La sanction prévue par la loi contre le magistrat instructeur pour le non-respect du délai est la prise à partie. Elle n'est autre qu'une procédure spéciale permettant aux justiciables de faire sanctionner personnellement un magistrat dans des cas bien déterminés par la loi.

Là encore, les justiciables hésitent à recourir à cette procédure, vu que la sanction à laquelle s'expose le magistrat fautif est pécuniaire et que les avocats craignent souvent de se faire des ennemis au sein de l'appareil judiciaire.

L'autre question de délai à la base de la détention préventive prolongée est la communication des dossiers au ministère public. Ce magistrat dispose, sous peine de prise à partie, de cinq jours à partir de la réception du dossier pour conclure définitivement.
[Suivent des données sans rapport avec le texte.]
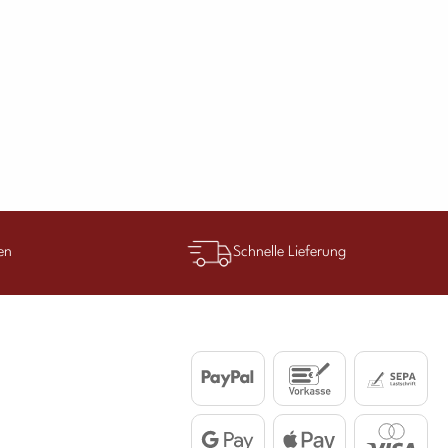
en
Schnelle Lieferung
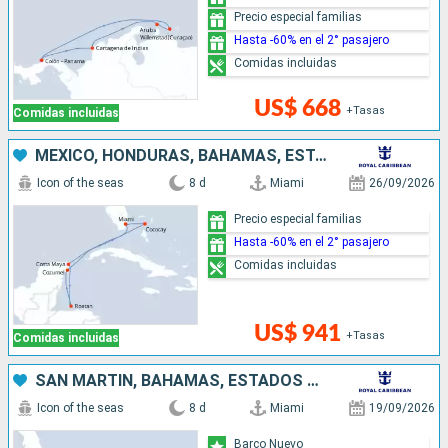
Precio especial familias
Hasta -60% en el 2° pasajero
Comidas incluidas
US$ 668
+Tasas
Comidas incluidas
MÉXICO, HONDURAS, BAHAMAS, ESTADOS UNIDOS
Icon of the seas
8 d
Miami
26/09/2026
Precio especial familias
Hasta -60% en el 2° pasajero
Comidas incluidas
US$ 941
+Tasas
Comidas incluidas
SAN MARTÍN, BAHAMAS, ESTADOS UNIDOS
Icon of the seas
8 d
Miami
19/09/2026
Barco Nuevo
Mais souvent, certains d'entre eux ne respectent pas ce délai ou s'amusent à présenter des réquisitoires supplétifs. Ce qui peut faire durer en longueur l'instruction.

En ce qui a trait à l'instruction criminelle, la Cour d'appel doit, en matière de détention provisoire, rendre son arrêt dans le délai de 30 jours au terme de l'article "15" de la loi du 26 juillet 1979 sur l'appel pénal. Pourtant, le dossier de Jacques Roche serait à la Cour d'appel de Port-au-Prince depuis plus d'un an.

3) la dernière source de la détention préventive prolongée est liée à des problèmes de tous ordres: manque de magistrats, absence de moyens logistiques mis à la disposition de l'Administration pénitentiaire nationale (APENA) et des magistrats, l'incapacité de la PNH de respecter le délai de 48 heures pour la garde à vue, ancienneté des lois, problème d'alternative à la prison, absence d'instance judiciaire chargée de contrôler la nécessité ou non de la détention provisoire.

Il est clair que la question de la détention préventive prolongée ne sera pas résolue par des palliatifs mais en attaquant le mal dans ses racines.